==== DATA EXTRACT

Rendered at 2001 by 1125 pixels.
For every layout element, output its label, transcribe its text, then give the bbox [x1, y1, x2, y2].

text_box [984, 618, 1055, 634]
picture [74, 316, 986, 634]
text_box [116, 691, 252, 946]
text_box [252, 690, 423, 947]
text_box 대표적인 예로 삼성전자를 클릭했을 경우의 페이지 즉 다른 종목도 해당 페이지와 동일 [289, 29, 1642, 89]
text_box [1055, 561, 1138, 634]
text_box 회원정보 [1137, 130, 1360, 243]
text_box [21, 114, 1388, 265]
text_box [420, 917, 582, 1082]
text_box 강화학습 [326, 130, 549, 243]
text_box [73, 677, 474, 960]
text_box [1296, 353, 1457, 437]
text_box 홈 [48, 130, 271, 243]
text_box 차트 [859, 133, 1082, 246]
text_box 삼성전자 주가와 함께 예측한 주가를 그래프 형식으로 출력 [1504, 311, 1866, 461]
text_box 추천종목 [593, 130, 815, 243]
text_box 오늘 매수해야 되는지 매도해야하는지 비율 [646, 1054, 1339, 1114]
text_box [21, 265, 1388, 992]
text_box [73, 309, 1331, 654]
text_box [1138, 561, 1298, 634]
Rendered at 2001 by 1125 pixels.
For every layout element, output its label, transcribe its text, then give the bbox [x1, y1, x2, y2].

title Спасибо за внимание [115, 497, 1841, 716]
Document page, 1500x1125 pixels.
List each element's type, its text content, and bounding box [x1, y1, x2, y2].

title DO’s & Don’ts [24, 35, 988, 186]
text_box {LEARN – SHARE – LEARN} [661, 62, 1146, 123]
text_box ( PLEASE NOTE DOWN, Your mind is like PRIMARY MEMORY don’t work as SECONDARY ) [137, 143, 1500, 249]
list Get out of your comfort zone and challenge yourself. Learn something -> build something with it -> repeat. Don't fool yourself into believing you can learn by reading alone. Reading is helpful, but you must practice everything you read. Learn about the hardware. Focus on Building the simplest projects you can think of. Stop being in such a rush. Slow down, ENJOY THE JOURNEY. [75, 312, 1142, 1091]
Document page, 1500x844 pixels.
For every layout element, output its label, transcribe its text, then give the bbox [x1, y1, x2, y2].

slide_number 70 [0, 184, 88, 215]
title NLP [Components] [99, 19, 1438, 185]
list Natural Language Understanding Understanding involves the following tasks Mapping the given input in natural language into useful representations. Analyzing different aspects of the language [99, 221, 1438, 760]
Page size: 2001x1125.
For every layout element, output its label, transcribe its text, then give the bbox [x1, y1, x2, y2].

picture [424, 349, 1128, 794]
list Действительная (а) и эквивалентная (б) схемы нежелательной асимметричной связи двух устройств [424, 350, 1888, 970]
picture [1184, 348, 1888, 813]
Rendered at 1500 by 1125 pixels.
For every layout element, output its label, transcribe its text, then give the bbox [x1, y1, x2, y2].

========

Which lines hold the word "pixels"? Copy each of them from the records.

* ANSWER AREA *
Rendered at 2001 by 1125 pixels.
Rendered at 2001 by 1125 pixels.
Document page, 1500x1125 pixels.
Document page, 1500x844 pixels.
Rendered at 1500 by 1125 pixels.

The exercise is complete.